What to produce:
Give the lines below again, exactly as they stand, and leave out the images.

(Records from a collection)
★ ★ ★ ★ ★
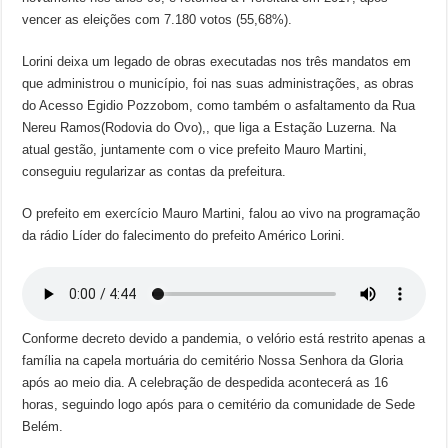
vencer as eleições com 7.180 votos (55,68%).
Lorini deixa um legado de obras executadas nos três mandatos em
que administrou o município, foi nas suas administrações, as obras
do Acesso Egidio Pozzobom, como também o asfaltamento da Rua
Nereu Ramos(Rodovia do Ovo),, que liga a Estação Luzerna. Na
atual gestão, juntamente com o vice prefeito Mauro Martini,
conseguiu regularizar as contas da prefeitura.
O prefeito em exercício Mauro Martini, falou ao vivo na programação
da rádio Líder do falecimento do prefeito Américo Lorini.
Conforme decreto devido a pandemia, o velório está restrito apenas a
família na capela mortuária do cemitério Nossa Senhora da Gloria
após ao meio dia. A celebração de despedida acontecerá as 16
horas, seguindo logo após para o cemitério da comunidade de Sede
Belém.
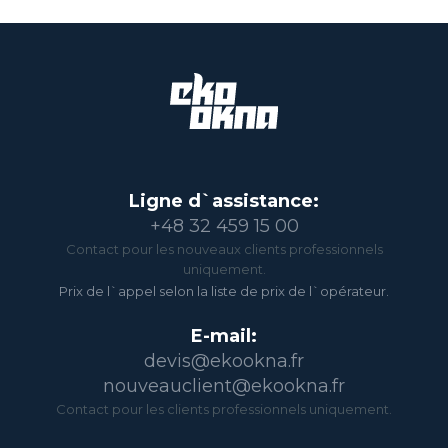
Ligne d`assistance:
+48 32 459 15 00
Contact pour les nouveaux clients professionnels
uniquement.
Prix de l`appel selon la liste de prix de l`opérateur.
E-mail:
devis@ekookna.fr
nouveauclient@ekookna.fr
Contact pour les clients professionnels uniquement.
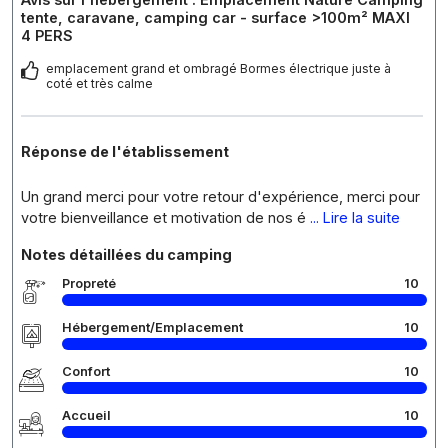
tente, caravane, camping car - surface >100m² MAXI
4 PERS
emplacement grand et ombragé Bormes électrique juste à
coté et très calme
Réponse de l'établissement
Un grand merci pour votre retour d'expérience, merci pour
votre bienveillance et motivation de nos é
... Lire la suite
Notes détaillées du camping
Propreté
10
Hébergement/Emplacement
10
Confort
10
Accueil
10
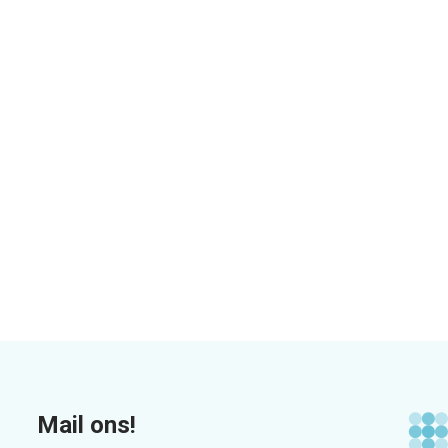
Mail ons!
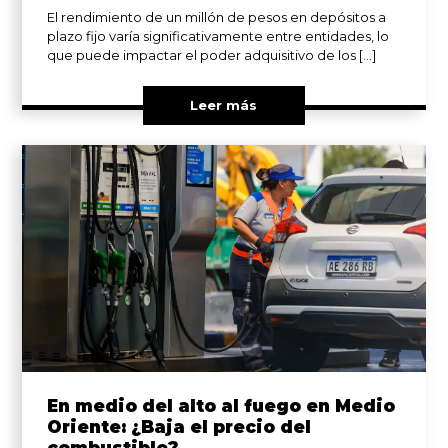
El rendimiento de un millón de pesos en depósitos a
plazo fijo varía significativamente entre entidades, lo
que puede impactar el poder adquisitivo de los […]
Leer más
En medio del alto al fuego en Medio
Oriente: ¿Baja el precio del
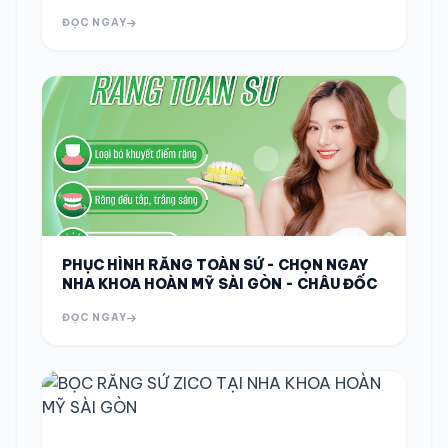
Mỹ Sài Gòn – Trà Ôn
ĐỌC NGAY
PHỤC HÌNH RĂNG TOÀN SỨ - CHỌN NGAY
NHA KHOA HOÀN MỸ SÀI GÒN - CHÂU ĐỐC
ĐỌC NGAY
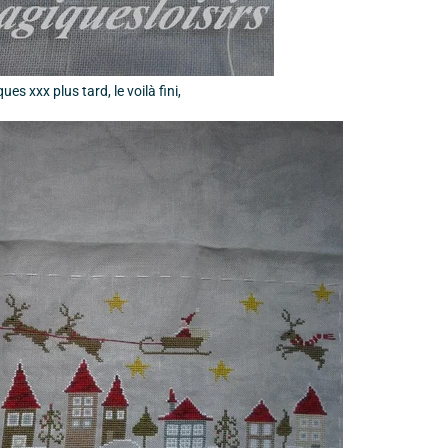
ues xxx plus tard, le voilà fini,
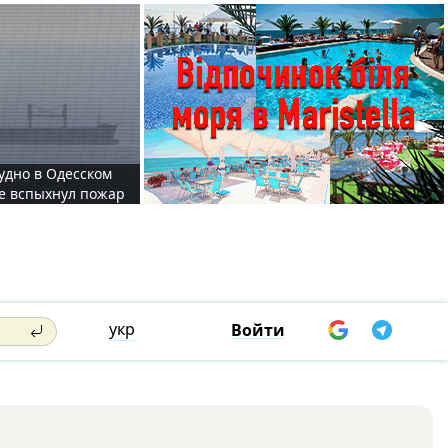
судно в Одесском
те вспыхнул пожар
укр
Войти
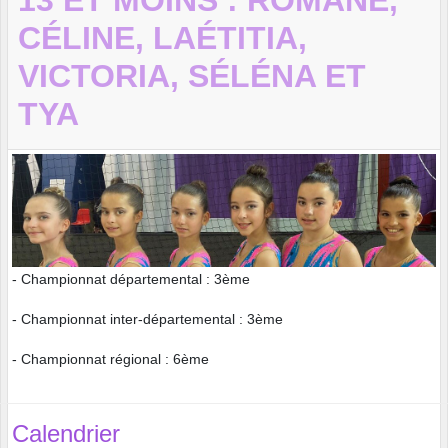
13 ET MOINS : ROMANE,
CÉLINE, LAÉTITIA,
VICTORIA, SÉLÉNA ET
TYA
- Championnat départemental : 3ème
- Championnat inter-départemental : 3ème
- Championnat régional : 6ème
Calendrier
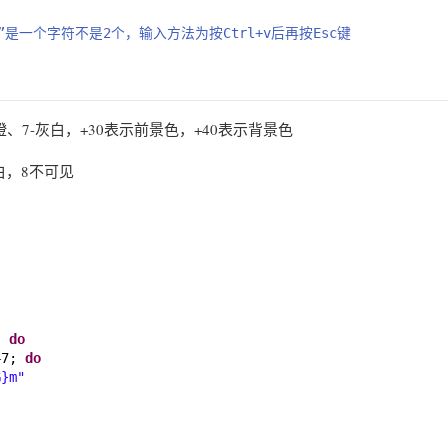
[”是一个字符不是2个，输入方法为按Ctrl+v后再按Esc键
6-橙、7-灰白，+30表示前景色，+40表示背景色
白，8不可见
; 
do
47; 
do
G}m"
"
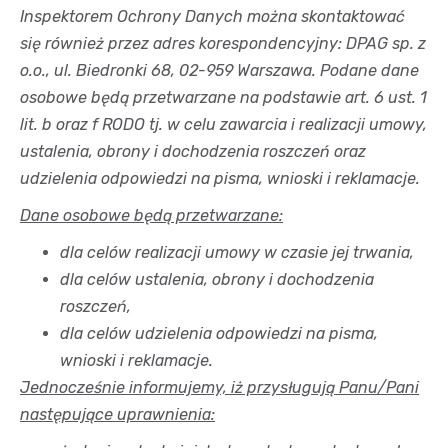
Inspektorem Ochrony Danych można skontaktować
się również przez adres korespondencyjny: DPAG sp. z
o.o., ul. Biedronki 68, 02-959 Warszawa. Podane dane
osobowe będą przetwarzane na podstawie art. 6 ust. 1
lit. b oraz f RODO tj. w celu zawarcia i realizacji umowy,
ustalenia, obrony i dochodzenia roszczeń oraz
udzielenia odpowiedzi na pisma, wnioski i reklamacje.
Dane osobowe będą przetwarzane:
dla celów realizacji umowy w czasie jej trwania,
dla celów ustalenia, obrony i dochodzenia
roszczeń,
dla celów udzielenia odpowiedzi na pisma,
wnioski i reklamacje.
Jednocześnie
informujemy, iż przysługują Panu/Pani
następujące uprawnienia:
★ ★ ★ ★ ★
Written answer:
vencer as eleições com 7.180 votos (55,68%).
Lorini deixa um legado de obras executadas nos três mandatos em
que administrou o município, foi nas suas administrações, as obras
do Acesso Egidio Pozzobom, como também o asfaltamento da Rua
Nereu Ramos(Rodovia do Ovo),, que liga a Estação Luzerna. Na
atual gestão, juntamente com o vice prefeito Mauro Martini,
conseguiu regularizar as contas da prefeitura.
O prefeito em exercício Mauro Martini, falou ao vivo na programação
da rádio Líder do falecimento do prefeito Américo Lorini.
Conforme decreto devido a pandemia, o velório está restrito apenas a
família na capela mortuária do cemitério Nossa Senhora da Gloria
após ao meio dia. A celebração de despedida acontecerá as 16
horas, seguindo logo após para o cemitério da comunidade de Sede
Belém.
Ligne d`assistance:
+48 32 459 15 00
Contact pour les nouveaux clients professionnels
uniquement.
Prix de l`appel selon la liste de prix de l`opérateur.
E-mail:
devis@ekookna.fr
nouveauclient@ekookna.fr
Contact pour les clients professionnels uniquement.
tente, caravane, camping car - surface >100m² MAXI
4 PERS
emplacement grand et ombragé Bormes électrique juste à
coté et très calme
Réponse de l'établissement
Un grand merci pour votre retour d'expérience, merci pour
votre bienveillance et motivation de nos é
... Lire la suite
Notes détaillées du camping
Propreté
10
Hébergement/Emplacement
10
Confort
10
Accueil
10
Mail ons!
El rendimiento de un millón de pesos en depósitos a
plazo fijo varía significativamente entre entidades, lo
que puede impactar el poder adquisitivo de los […]
Leer más
En medio del alto al fuego en Medio
Oriente: ¿Baja el precio del
Mỹ Sài Gòn – Trà Ôn
ĐỌC NGAY
PHỤC HÌNH RĂNG TOÀN SỨ - CHỌN NGAY
NHA KHOA HOÀN MỸ SÀI GÒN - CHÂU ĐỐC
ĐỌC NGAY
ues xxx plus tard, le voilà fini,
судно в Одесском
те вспыхнул пожар
укр
Войти
13 ET MOINS : ROMANE,
CÉLINE, LAÉTITIA,
VICTORIA, SÉLÉNA ET
TYA
- Championnat départemental : 3ème
- Championnat inter-départemental : 3ème
- Championnat régional : 6ème
Calendrier
[”是一个字符不是2个，输入方法为按Ctrl+v后再按Esc键
6-橙、7-灰白，+30表示前景色，+40表示背景色
白，8不可见
; 
do
47; 
do
G}m"
"
Inspektorem Ochrony Danych można skontaktować
się również przez adres korespondencyjny: DPAG sp. z
o.o., ul. Biedronki 68, 02-959 Warszawa. Podane dane
osobowe będą przetwarzane na podstawie art. 6 ust. 1
lit. b oraz f RODO tj. w celu zawarcia i realizacji umowy,
ustalenia, obrony i dochodzenia roszczeń oraz
udzielenia odpowiedzi na pisma, wnioski i reklamacje.
Dane osobowe będą przetwarzane:
dla celów realizacji umowy w czasie jej trwania,
dla celów ustalenia, obrony i dochodzenia
roszczeń,
dla celów udzielenia odpowiedzi na pisma,
wnioski i reklamacje.
Jednocześnie
informujemy, iż przysługują Panu/Pani
następujące uprawnienia:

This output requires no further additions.